At first, I was looking at scaling situations as “get out as soon as it breaks even” but I found that it usually roars back when it finally does bounce, so by the time I can close the trade I’ve already made some hefty pips. Btw for trades that have been scaled, I’m constantly focused on the Oanda “unrealized P&L” figure to determine when it will return to profit (that way I can see all legs of the trade in a single figure). I’ve noticed that frequently the breakeven is approximately at the point of the last scaled trade entry. So for example, if I am on scale trade #4, then when it retreats back to #3 I’m usually somewhere near breakeven. For scaling, I do try to only scale at resistance areas like pip-siphon teaches.

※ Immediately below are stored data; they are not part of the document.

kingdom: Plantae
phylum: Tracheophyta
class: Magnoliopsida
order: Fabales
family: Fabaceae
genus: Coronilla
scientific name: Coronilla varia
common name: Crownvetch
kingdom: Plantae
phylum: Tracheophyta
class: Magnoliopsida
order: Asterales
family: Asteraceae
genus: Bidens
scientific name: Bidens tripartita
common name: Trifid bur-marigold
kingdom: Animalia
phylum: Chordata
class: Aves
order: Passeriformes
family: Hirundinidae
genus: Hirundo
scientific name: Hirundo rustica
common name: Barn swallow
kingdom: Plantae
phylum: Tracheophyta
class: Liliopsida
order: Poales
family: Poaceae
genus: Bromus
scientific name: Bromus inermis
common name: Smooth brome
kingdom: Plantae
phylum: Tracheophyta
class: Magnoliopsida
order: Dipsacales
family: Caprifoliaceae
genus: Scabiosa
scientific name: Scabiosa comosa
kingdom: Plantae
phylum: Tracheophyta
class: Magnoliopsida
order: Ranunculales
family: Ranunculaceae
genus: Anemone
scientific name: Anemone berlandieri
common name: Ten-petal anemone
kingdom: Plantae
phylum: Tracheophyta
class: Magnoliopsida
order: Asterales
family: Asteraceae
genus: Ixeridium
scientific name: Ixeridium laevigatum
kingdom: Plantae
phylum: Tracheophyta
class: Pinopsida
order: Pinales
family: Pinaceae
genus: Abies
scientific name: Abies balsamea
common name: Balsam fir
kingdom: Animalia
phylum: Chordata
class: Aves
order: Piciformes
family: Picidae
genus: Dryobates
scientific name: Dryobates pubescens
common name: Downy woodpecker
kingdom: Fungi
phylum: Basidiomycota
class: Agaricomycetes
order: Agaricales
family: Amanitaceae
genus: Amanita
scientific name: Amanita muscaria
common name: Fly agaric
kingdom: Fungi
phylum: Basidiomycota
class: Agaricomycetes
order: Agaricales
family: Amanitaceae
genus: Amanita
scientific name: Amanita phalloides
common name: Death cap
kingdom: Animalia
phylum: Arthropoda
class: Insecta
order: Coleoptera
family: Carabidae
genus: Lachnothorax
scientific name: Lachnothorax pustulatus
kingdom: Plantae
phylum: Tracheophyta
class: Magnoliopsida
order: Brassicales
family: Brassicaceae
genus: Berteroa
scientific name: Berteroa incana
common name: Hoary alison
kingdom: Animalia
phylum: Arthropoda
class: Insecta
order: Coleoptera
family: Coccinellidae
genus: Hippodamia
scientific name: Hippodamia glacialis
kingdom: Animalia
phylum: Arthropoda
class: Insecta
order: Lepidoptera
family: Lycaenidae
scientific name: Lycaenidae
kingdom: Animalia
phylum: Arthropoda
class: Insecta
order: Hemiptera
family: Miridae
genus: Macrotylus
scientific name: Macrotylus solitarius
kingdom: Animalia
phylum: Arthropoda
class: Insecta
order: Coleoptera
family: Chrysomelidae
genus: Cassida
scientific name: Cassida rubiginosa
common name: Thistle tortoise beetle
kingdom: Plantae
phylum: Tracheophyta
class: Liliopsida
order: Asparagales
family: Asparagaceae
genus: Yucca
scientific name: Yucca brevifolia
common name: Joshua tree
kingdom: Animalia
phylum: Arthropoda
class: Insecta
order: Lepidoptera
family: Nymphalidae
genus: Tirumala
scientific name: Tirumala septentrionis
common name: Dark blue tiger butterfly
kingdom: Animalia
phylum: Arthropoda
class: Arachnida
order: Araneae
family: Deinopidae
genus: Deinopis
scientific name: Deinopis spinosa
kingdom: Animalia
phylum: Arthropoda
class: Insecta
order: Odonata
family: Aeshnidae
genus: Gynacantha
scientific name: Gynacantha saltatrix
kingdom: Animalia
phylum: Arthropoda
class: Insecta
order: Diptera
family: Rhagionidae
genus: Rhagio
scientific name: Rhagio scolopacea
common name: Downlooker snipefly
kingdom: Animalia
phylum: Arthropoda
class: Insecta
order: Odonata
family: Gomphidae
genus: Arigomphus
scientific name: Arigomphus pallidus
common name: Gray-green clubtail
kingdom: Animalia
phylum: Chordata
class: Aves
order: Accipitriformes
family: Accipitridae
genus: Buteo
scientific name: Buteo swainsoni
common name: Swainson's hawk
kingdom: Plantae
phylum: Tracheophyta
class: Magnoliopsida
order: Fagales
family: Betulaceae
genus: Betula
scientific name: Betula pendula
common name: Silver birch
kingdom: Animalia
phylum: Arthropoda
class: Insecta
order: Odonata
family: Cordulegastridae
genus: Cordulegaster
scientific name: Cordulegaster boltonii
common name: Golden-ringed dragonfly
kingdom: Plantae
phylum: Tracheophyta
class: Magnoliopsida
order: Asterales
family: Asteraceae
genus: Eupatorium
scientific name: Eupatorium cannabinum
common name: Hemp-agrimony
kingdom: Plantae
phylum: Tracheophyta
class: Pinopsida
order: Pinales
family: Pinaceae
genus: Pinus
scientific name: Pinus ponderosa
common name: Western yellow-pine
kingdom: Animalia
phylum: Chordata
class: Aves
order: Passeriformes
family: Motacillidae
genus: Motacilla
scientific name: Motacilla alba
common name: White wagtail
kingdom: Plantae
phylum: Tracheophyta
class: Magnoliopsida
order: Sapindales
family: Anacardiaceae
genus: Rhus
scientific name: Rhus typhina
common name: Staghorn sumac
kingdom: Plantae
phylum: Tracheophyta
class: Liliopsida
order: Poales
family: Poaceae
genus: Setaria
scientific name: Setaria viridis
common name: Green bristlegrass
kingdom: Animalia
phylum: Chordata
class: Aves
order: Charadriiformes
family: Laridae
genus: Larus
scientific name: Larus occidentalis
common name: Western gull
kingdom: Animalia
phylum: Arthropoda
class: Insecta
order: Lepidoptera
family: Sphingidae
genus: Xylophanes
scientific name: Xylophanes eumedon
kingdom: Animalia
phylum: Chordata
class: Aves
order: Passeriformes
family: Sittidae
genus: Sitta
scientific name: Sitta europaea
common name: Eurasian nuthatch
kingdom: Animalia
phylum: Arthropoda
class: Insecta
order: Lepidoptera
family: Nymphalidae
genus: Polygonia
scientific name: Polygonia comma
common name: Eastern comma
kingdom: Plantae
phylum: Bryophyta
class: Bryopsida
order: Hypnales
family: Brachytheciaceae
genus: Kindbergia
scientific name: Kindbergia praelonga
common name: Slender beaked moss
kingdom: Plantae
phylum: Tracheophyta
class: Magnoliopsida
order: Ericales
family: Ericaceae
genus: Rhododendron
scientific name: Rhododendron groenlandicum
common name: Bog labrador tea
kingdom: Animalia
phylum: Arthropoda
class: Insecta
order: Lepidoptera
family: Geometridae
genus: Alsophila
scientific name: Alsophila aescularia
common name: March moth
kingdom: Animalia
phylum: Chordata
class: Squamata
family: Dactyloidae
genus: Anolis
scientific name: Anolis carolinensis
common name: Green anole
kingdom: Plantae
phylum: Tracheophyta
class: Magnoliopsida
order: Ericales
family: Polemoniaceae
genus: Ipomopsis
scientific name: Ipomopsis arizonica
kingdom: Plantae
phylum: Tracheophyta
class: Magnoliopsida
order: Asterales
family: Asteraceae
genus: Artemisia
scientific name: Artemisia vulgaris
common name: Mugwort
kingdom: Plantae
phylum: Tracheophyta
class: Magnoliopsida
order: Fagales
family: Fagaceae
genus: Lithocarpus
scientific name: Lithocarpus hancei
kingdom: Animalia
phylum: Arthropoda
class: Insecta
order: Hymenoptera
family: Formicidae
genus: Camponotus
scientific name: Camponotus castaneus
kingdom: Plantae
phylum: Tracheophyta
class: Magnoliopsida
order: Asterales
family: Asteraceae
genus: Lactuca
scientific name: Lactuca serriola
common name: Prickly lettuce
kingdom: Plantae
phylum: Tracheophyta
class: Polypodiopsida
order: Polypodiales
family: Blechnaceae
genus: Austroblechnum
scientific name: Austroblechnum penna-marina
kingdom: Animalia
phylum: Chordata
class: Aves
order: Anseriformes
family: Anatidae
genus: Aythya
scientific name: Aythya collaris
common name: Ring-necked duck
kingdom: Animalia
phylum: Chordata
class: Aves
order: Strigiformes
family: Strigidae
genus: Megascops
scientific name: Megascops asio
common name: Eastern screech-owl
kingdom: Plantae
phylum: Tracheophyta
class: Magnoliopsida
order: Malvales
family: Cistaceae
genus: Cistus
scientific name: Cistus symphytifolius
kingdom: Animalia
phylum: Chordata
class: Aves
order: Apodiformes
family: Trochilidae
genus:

I’ve pretty much figured out how to gear the units to control the worst-case scenario. What’s difficult for me, though, is the fact that this worst-case-scenario rarely happens. Should I board up my windows to avoid tornadoes because I live in Kansas? Or should I try to find a balance that allows sunshine but responsible protections from the tornado? I can gear the units so that a worse-case-scenario only impacts the account minimally. But doing this restricts the growth somewhat severely. I’d like to find a happy medium.